Work instructions — Copy the lines below, word for word, from the first through the line containing "This preserves only". Leave the pictures out.

Items listed in a dataset —
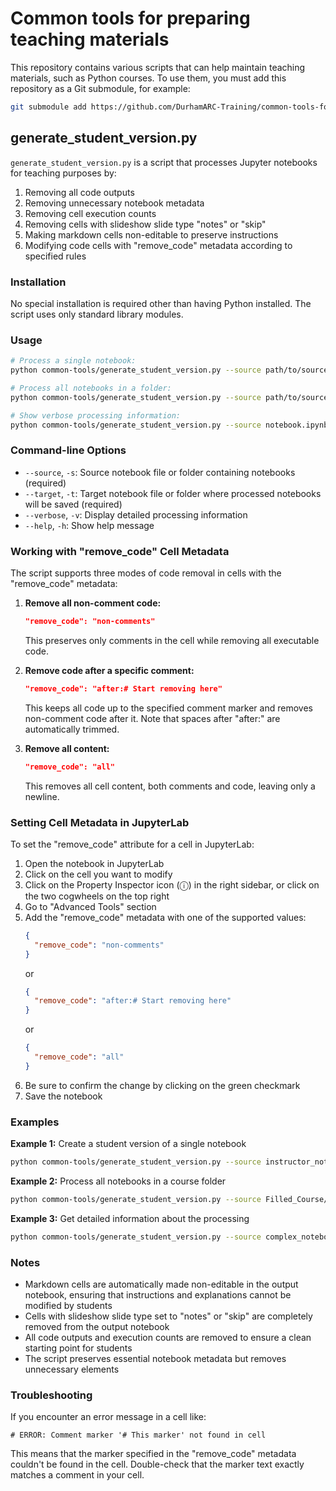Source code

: # Common tools for preparing teaching materials

This repository contains various scripts that can help maintain teaching materials, such as Python courses. To use them, you must add this repository as a Git submodule, for example:
```bash
git submodule add https://github.com/DurhamARC-Training/common-tools-for-teaching.git common-tools
```

## generate_student_version.py

`generate_student_version.py` is a script that processes Jupyter notebooks for teaching purposes by:

1. Removing all code outputs
2. Removing unnecessary notebook metadata
3. Removing cell execution counts
4. Removing cells with slideshow slide type "notes" or "skip"
5. Making markdown cells non-editable to preserve instructions
6. Modifying code cells with "remove_code" metadata according to specified rules

### Installation

No special installation is required other than having Python installed. The script uses only standard library modules.

### Usage

```bash
# Process a single notebook:
python common-tools/generate_student_version.py --source path/to/source_notebook.ipynb --target path/to/output_notebook.ipynb

# Process all notebooks in a folder:
python common-tools/generate_student_version.py --source path/to/source_folder --target path/to/output_folder

# Show verbose processing information:
python common-tools/generate_student_version.py --source notebook.ipynb --target student_notebook.ipynb --verbose
```

### Command-line Options

- `--source`, `-s`: Source notebook file or folder containing notebooks (required)
- `--target`, `-t`: Target notebook file or folder where processed notebooks will be saved (required)
- `--verbose`, `-v`: Display detailed processing information
- `--help`, `-h`: Show help message

### Working with "remove_code" Cell Metadata

The script supports three modes of code removal in cells with the "remove_code" metadata:

1. **Remove all non-comment code:**
   ```json
   "remove_code": "non-comments"
   ```
   This preserves only comments in the cell while removing all executable code.

2. **Remove code after a specific comment:**
   ```json
   "remove_code": "after:# Start removing here"
   ```
   This keeps all code up to the specified comment marker and removes non-comment code after it.
   Note that spaces after "after:" are automatically trimmed.

3. **Remove all content:**
   ```json
   "remove_code": "all"
   ```
   This removes all cell content, both comments and code, leaving only a newline.

### Setting Cell Metadata in JupyterLab

To set the "remove_code" attribute for a cell in JupyterLab:

1. Open the notebook in JupyterLab
2. Click on the cell you want to modify
3. Click on the Property Inspector icon (ⓘ) in the right sidebar, or click on the two cogwheels on the top right
4. Go to "Advanced Tools" section 
5. Add the "remove_code" metadata with one of the supported values:
   ```json
   {
     "remove_code": "non-comments"
   }
   ```
   or
   ```json
   {
     "remove_code": "after:# Start removing here"
   }
   ```
   or
   ```json
   {
     "remove_code": "all"
   }
   ```
6. Be sure to confirm the change by clicking on the green checkmark
7. Save the notebook

### Examples

**Example 1:** Create a student version of a single notebook
```bash
python common-tools/generate_student_version.py --source instructor_notebook.ipynb --target student_notebook.ipynb
```

**Example 2:** Process all notebooks in a course folder
```bash
python common-tools/generate_student_version.py --source Filled_Course/ --target Student_Course/
```

**Example 3:** Get detailed information about the processing
```bash
python common-tools/generate_student_version.py --source complex_notebook.ipynb --target student_version.ipynb --verbose
```

### Notes

- Markdown cells are automatically made non-editable in the output notebook, ensuring that instructions and explanations cannot be modified by students
- Cells with slideshow slide type set to "notes" or "skip" are completely removed from the output notebook
- All code outputs and execution counts are removed to ensure a clean starting point for students
- The script preserves essential notebook metadata but removes unnecessary elements

### Troubleshooting

If you encounter an error message in a cell like:
```
# ERROR: Comment marker '# This marker' not found in cell
```

This means that the marker specified in the "remove_code" metadata couldn't be found in the cell. Double-check that the marker text exactly matches a comment in your cell.
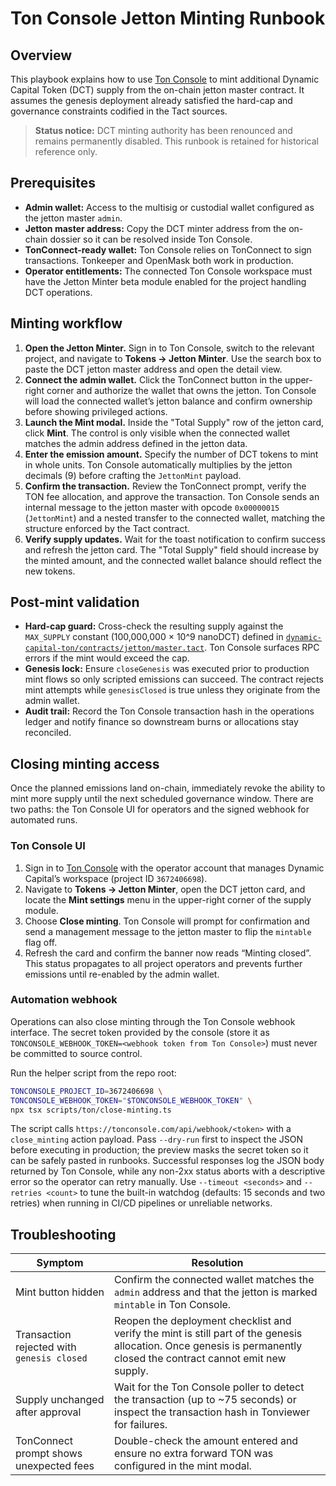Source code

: # Ton Console Jetton Minting Runbook

## Overview

This playbook explains how to use [Ton Console](https://tonconsole.com/) to mint
additional Dynamic Capital Token (DCT) supply from the on-chain jetton master
contract. It assumes the genesis deployment already satisfied the hard-cap and
governance constraints codified in the Tact sources.

> **Status notice:** DCT minting authority has been renounced and remains
> permanently disabled. This runbook is retained for historical reference only.

## Prerequisites

- **Admin wallet:** Access to the multisig or custodial wallet configured as the
  jetton master `admin`.
- **Jetton master address:** Copy the DCT minter address from the on-chain
  dossier so it can be resolved inside Ton Console.
- **TonConnect-ready wallet:** Ton Console relies on TonConnect to sign
  transactions. Tonkeeper and OpenMask both work in production.
- **Operator entitlements:** The connected Ton Console workspace must have the
  Jetton Minter beta module enabled for the project handling DCT operations.

## Minting workflow

1. **Open the Jetton Minter.** Sign in to Ton Console, switch to the relevant
   project, and navigate to **Tokens → Jetton Minter**. Use the search box to
   paste the DCT jetton master address and open the detail view.
2. **Connect the admin wallet.** Click the TonConnect button in the upper-right
   corner and authorize the wallet that owns the jetton. Ton Console will load
   the connected wallet’s jetton balance and confirm ownership before showing
   privileged actions.
3. **Launch the Mint modal.** Inside the "Total Supply" row of the jetton card,
   click **Mint**. The control is only visible when the connected wallet matches
   the admin address defined in the jetton data.
4. **Enter the emission amount.** Specify the number of DCT tokens to mint in
   whole units. Ton Console automatically multiplies by the jetton decimals (9)
   before crafting the `JettonMint` payload.
5. **Confirm the transaction.** Review the TonConnect prompt, verify the TON fee
   allocation, and approve the transaction. Ton Console sends an internal
   message to the jetton master with opcode `0x00000015` (`JettonMint`) and a
   nested transfer to the connected wallet, matching the structure enforced by
   the Tact contract.
6. **Verify supply updates.** Wait for the toast notification to confirm success
   and refresh the jetton card. The "Total Supply" field should increase by the
   minted amount, and the connected wallet balance should reflect the new
   tokens.

## Post-mint validation

- **Hard-cap guard:** Cross-check the resulting supply against the `MAX_SUPPLY`
  constant (100,000,000 × 10^9 nanoDCT) defined in
  [`dynamic-capital-ton/contracts/jetton/master.tact`](../dynamic-capital-ton/contracts/jetton/master.tact).
  Ton Console surfaces RPC errors if the mint would exceed the cap.
- **Genesis lock:** Ensure `closeGenesis` was executed prior to production mint
  flows so only scripted emissions can succeed. The contract rejects mint
  attempts while `genesisClosed` is true unless they originate from the admin
  wallet.
- **Audit trail:** Record the Ton Console transaction hash in the operations
  ledger and notify finance so downstream burns or allocations stay reconciled.

## Closing minting access

Once the planned emissions land on-chain, immediately revoke the ability to mint
more supply until the next scheduled governance window. There are two paths: the
Ton Console UI for operators and the signed webhook for automated runs.

### Ton Console UI

1. Sign in to [Ton Console](https://tonconsole.com/) with the operator account
   that manages Dynamic Capital’s workspace (project ID `3672406698`).
2. Navigate to **Tokens → Jetton Minter**, open the DCT jetton card, and locate
   the **Mint settings** menu in the upper-right corner of the supply module.
3. Choose **Close minting**. Ton Console will prompt for confirmation and send a
   management message to the jetton master to flip the `mintable` flag off.
4. Refresh the card and confirm the banner now reads “Minting closed”. This
   status propagates to all project operators and prevents further emissions
   until re-enabled by the admin wallet.

### Automation webhook

Operations can also close minting through the Ton Console webhook interface. The
secret token provided by the console (store it as
`TONCONSOLE_WEBHOOK_TOKEN=<webhook token from Ton Console>`) must never be
committed to source control.

Run the helper script from the repo root:

```bash
TONCONSOLE_PROJECT_ID=3672406698 \
TONCONSOLE_WEBHOOK_TOKEN="$TONCONSOLE_WEBHOOK_TOKEN" \
npx tsx scripts/ton/close-minting.ts
```

The script calls `https://tonconsole.com/api/webhook/<token>` with a
`close_minting` action payload. Pass `--dry-run` first to inspect the JSON
before executing in production; the preview masks the secret token so it can be
safely pasted in runbooks. Successful responses log the JSON body returned by
Ton Console, while any non-2xx status aborts with a descriptive error so the
operator can retry manually. Use `--timeout <seconds>` and `--retries <count>`
to tune the built-in watchdog (defaults: 15 seconds and two retries) when
running in CI/CD pipelines or unreliable networks.

## Troubleshooting

| Symptom                                    | Resolution                                                                                                                                                           |
| ------------------------------------------ | -------------------------------------------------------------------------------------------------------------------------------------------------------------------- |
| Mint button hidden                         | Confirm the connected wallet matches the `admin` address and that the jetton is marked `mintable` in Ton Console.                                                    |
| Transaction rejected with `genesis closed` | Reopen the deployment checklist and verify the mint is still part of the genesis allocation. Once genesis is permanently closed the contract cannot emit new supply. |
| Supply unchanged after approval            | Wait for the Ton Console poller to detect the transaction (up to ~75 seconds) or inspect the transaction hash in Tonviewer for failures.                             |
| TonConnect prompt shows unexpected fees    | Double-check the amount entered and ensure no extra forward TON was configured in the mint modal.                                                                    |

Solution to the exercise —
Source code

: # Common tools for preparing teaching materials

This repository contains various scripts that can help maintain teaching materials, such as Python courses. To use them, you must add this repository as a Git submodule, for example:
```bash
git submodule add https://github.com/DurhamARC-Training/common-tools-for-teaching.git common-tools
```

## generate_student_version.py

`generate_student_version.py` is a script that processes Jupyter notebooks for teaching purposes by:

1. Removing all code outputs
2. Removing unnecessary notebook metadata
3. Removing cell execution counts
4. Removing cells with slideshow slide type "notes" or "skip"
5. Making markdown cells non-editable to preserve instructions
6. Modifying code cells with "remove_code" metadata according to specified rules

### Installation

No special installation is required other than having Python installed. The script uses only standard library modules.

### Usage

```bash
# Process a single notebook:
python common-tools/generate_student_version.py --source path/to/source_notebook.ipynb --target path/to/output_notebook.ipynb

# Process all notebooks in a folder:
python common-tools/generate_student_version.py --source path/to/source_folder --target path/to/output_folder

# Show verbose processing information:
python common-tools/generate_student_version.py --source notebook.ipynb --target student_notebook.ipynb --verbose
```

### Command-line Options

- `--source`, `-s`: Source notebook file or folder containing notebooks (required)
- `--target`, `-t`: Target notebook file or folder where processed notebooks will be saved (required)
- `--verbose`, `-v`: Display detailed processing information
- `--help`, `-h`: Show help message

### Working with "remove_code" Cell Metadata

The script supports three modes of code removal in cells with the "remove_code" metadata:

1. **Remove all non-comment code:**
   ```json
   "remove_code": "non-comments"
   ```
   This preserves only comments in the cell while removing all executable code.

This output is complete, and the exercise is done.